= The Sea (Bridge) =

Symphonic tone poem by Frank Bridge

The Sea, H.100 is an orchestral suite written in 1910-11 by Frank Bridge. It is also described as a symphonic tone poem. It lasts about 22 minutes.

==Structure==
It consists of four movements, about which Bridge wrote the following comments for the programme notes at the premiere:

1. Seascape: Allegro ben moderato
- "Seascape paints the sea on a summer morning. From high drifts is seen a great expanse of waters lying in the sunlight. Warm breezes play over the surface."

2. Sea Foam: Allegro vivo
- "Sea-foam froths among the low-lying rocks and pools on the shore, playfully not stormy."

3. Moonlight: Adagio non troppo
- "A calm sea at night. The first moonbeams are struggling to pierce through dark clouds, which eventually pass over, leaving the sea shimmering in full moonlight."

4. Storm: Allegro energico – Allegro moderato e largamente
- "Wind, rain and tempestuous seas, with the lulling of the storm an [allusion] to the first number is heard and which may be regarded as the sea-lover's dedication to the sea."

==History==
Bridge completed the work in July 1911, while staying at the Sussex coastal town of Eastbourne. This was the same place where Claude Debussy had finished his own musical evocation of the sea, the symphonic poem La mer (The Sea), in 1905. Bridge was to die at Friston near Eastbourne in 1941.

The Sea received its first performance at a Prom Concert in London on 24 September 1912, with the New Queen's Hall Orchestra conducted by Sir Henry Wood.

The composer himself conducted the Cleveland Orchestra, Detroit Symphony and Boston Symphony premieres after the First World War.

Bridge also conducted a recording of the suite. Later recordings have been conducted by Sir Charles Groves, Vernon Handley and Richard Hickox.

________

Try it:
Based on the text about Bridge's The Sea, mark each statement yes or no, and back each answer with the deciding words quoted from the text. 1. Bridge finished the work in Eastbourne. 2. Sir Henry Wood conducted the first performance. 3. Bridge's note calls the sea in the second movement stormy. You can ignore the lines that come next.

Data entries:
________

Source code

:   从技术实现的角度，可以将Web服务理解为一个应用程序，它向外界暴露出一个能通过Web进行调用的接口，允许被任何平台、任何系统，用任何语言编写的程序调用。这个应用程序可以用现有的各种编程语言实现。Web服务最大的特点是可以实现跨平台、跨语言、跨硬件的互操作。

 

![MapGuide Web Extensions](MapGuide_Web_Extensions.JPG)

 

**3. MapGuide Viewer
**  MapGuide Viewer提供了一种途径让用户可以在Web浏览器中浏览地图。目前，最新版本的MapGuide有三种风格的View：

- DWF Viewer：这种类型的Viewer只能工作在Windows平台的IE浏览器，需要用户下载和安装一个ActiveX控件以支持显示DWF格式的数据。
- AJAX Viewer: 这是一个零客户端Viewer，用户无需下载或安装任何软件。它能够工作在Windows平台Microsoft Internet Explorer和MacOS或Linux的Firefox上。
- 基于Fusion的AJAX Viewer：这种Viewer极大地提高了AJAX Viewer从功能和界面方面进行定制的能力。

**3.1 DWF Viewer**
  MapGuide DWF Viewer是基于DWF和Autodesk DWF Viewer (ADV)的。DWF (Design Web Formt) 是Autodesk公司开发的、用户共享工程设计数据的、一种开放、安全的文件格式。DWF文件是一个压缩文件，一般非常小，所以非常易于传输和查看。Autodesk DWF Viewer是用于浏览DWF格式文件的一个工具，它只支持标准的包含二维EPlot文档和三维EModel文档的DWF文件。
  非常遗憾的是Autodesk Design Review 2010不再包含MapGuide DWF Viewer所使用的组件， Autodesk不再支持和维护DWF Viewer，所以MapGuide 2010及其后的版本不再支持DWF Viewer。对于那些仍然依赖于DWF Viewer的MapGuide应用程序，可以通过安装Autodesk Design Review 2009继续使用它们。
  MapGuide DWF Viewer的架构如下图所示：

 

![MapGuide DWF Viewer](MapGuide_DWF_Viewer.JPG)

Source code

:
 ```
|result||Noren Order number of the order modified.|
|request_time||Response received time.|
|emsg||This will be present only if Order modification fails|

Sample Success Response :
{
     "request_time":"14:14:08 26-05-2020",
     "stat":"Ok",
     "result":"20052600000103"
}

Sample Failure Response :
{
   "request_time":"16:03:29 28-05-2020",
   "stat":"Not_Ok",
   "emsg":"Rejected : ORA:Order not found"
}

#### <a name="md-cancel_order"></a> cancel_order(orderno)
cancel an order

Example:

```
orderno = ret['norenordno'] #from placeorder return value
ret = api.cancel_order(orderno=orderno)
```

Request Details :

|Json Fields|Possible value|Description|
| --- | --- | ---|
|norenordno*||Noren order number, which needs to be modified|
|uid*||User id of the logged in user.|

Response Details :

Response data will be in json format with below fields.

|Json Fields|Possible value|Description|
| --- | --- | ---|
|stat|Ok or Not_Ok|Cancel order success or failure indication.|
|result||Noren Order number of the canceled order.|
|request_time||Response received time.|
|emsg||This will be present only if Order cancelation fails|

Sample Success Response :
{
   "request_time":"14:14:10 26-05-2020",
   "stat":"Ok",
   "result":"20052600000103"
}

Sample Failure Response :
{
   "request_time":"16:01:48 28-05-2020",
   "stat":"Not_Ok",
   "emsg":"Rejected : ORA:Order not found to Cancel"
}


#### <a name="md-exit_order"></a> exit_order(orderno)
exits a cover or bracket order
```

________

Task result:
1. Yes: "Bridge completed the work in July 1911, while staying at the Sussex coastal town of Eastbourne."
2. Yes: "with the New Queen's Hall Orchestra conducted by Sir Henry Wood."
3. No: "playfully not stormy."